DIRECTIONS: Copy the data exactly, pictures aside.

-- EXTRACTED ENTRIES follows --

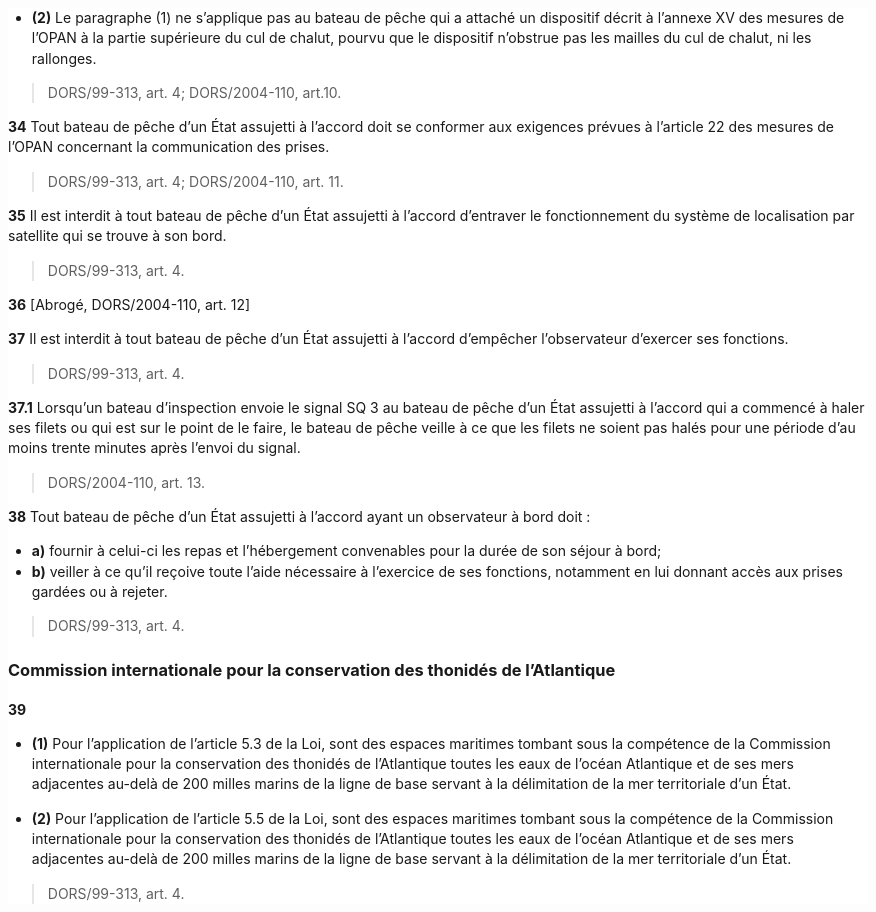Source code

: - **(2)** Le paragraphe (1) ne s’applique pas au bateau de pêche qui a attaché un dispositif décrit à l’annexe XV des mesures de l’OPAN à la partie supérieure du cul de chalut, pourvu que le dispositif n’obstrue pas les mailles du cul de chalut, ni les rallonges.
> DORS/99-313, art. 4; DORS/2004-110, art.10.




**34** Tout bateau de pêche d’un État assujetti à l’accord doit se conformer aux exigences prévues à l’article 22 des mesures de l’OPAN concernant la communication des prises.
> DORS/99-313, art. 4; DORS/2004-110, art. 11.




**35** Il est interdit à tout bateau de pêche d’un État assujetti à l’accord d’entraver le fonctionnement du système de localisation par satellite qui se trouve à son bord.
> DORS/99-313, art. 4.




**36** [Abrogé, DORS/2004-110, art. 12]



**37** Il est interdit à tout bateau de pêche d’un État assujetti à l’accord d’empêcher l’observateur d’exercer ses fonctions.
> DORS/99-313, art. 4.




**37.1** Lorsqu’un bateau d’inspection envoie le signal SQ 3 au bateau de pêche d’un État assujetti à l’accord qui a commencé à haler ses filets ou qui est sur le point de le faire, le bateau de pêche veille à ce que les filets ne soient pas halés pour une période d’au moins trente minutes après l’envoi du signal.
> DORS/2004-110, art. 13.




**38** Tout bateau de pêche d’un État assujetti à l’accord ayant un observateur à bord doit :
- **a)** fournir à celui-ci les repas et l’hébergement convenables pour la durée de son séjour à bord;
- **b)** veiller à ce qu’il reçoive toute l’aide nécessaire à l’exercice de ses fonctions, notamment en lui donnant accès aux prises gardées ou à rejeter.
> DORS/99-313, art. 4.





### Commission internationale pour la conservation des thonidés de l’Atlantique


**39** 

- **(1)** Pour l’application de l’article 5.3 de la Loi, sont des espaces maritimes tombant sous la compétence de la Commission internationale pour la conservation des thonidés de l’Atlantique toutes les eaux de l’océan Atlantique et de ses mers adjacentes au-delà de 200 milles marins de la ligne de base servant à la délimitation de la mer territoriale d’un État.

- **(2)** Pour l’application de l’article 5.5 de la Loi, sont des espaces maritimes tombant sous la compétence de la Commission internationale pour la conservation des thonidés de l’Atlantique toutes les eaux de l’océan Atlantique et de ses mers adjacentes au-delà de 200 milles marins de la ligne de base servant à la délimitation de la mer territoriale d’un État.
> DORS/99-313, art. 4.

-- EXTRACTED ENTRIES concluded --

EXPECTED ANSWER:
Source code

: - **(2)** Le paragraphe (1) ne s’applique pas au bateau de pêche qui a attaché un dispositif décrit à l’annexe XV des mesures de l’OPAN à la partie supérieure du cul de chalut, pourvu que le dispositif n’obstrue pas les mailles du cul de chalut, ni les rallonges.
> DORS/99-313, art. 4; DORS/2004-110, art.10.




**34** Tout bateau de pêche d’un État assujetti à l’accord doit se conformer aux exigences prévues à l’article 22 des mesures de l’OPAN concernant la communication des prises.
> DORS/99-313, art. 4; DORS/2004-110, art. 11.




**35** Il est interdit à tout bateau de pêche d’un État assujetti à l’accord d’entraver le fonctionnement du système de localisation par satellite qui se trouve à son bord.
> DORS/99-313, art. 4.




**36** [Abrogé, DORS/2004-110, art. 12]



**37** Il est interdit à tout bateau de pêche d’un État assujetti à l’accord d’empêcher l’observateur d’exercer ses fonctions.
> DORS/99-313, art. 4.




**37.1** Lorsqu’un bateau d’inspection envoie le signal SQ 3 au bateau de pêche d’un État assujetti à l’accord qui a commencé à haler ses filets ou qui est sur le point de le faire, le bateau de pêche veille à ce que les filets ne soient pas halés pour une période d’au moins trente minutes après l’envoi du signal.
> DORS/2004-110, art. 13.




**38** Tout bateau de pêche d’un État assujetti à l’accord ayant un observateur à bord doit :
- **a)** fournir à celui-ci les repas et l’hébergement convenables pour la durée de son séjour à bord;
- **b)** veiller à ce qu’il reçoive toute l’aide nécessaire à l’exercice de ses fonctions, notamment en lui donnant accès aux prises gardées ou à rejeter.
> DORS/99-313, art. 4.





### Commission internationale pour la conservation des thonidés de l’Atlantique


**39** 

- **(1)** Pour l’application de l’article 5.3 de la Loi, sont des espaces maritimes tombant sous la compétence de la Commission internationale pour la conservation des thonidés de l’Atlantique toutes les eaux de l’océan Atlantique et de ses mers adjacentes au-delà de 200 milles marins de la ligne de base servant à la délimitation de la mer territoriale d’un État.

- **(2)** Pour l’application de l’article 5.5 de la Loi, sont des espaces maritimes tombant sous la compétence de la Commission internationale pour la conservation des thonidés de l’Atlantique toutes les eaux de l’océan Atlantique et de ses mers adjacentes au-delà de 200 milles marins de la ligne de base servant à la délimitation de la mer territoriale d’un État.
> DORS/99-313, art. 4.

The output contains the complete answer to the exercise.